Agricultural development and poverty reduction depend on the effective delivery of public services to farmers and the rural poor. However, the efficient and regular delivery of public services to the poor in rural areas is hindered by far-reaching governance challenges. Service providers must reach remote areas on a regular basis, often with limited resources and with little incentive to perform their duties. Reaching rural women is a particular challenge and they are often neglected, even though they make up the majority of the poor and play a crucial role in agriculture.
A team from IFPRI led by Regina Birner, working with local partners in Ghana and Ethiopia, recently published a World Bank-IFPRI book, Gender and Governance in Rural Services, which presents research results and recommendations on ways to improve agricultural and rural service delivery, and to provide more equitable access to these services for women and men.
Featuring research from India, Ethiopia, and Ghana, the book focuses on two public services, one related to agriculture and the other a nonagricultural rural service: agricultural extension and drinking water.
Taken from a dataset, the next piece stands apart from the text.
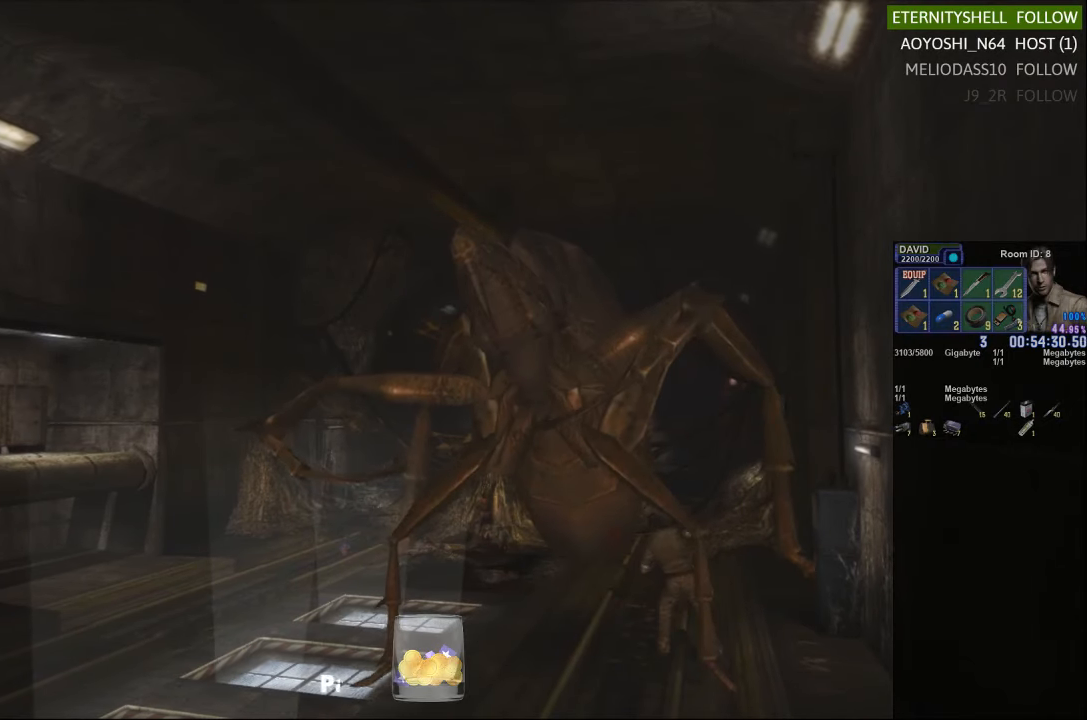
{"buttons": ["R1", "DPAD_LEFT"], "left_stick": "center", "right_stick": "center", "events": [[396, "DPAD_LEFT", "down"]]}
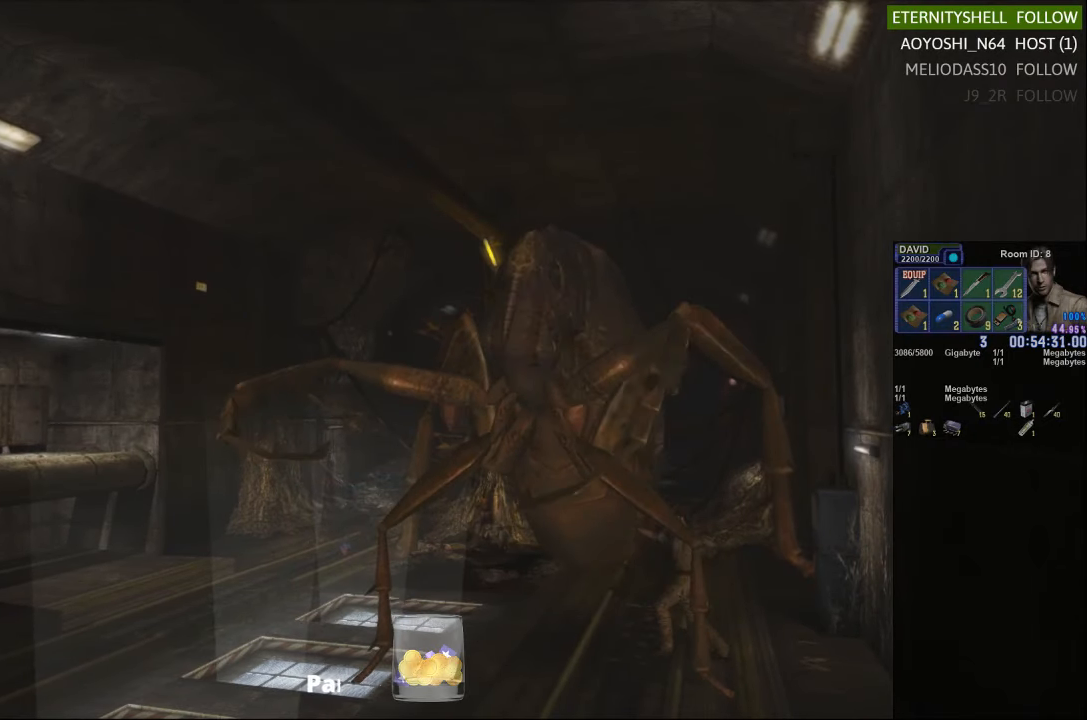
{"buttons": ["B", "R1"], "left_stick": "center", "right_stick": "center", "events": [[438, "B", "down"], [438, "DPAD_LEFT", "up"]]}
The book provides empirical evidence on how different accountability mechanisms for agricultural advisory services and drinking water provision work in practice. Based on surveys among male and female service providers, local policymakers, community-based organizations and household members, the book analyzes the suitability of different governance reform strategies to make service provision more gender responsive. Its recommendations will help researchers, public administration staff, policymakers, and NGO and international development agency staff better design and manage reform efforts, projects, and programs dealing with rural service provision.
This book is one output from ongoing IFPRI research on gender, governance, rural service delivery and decentralization.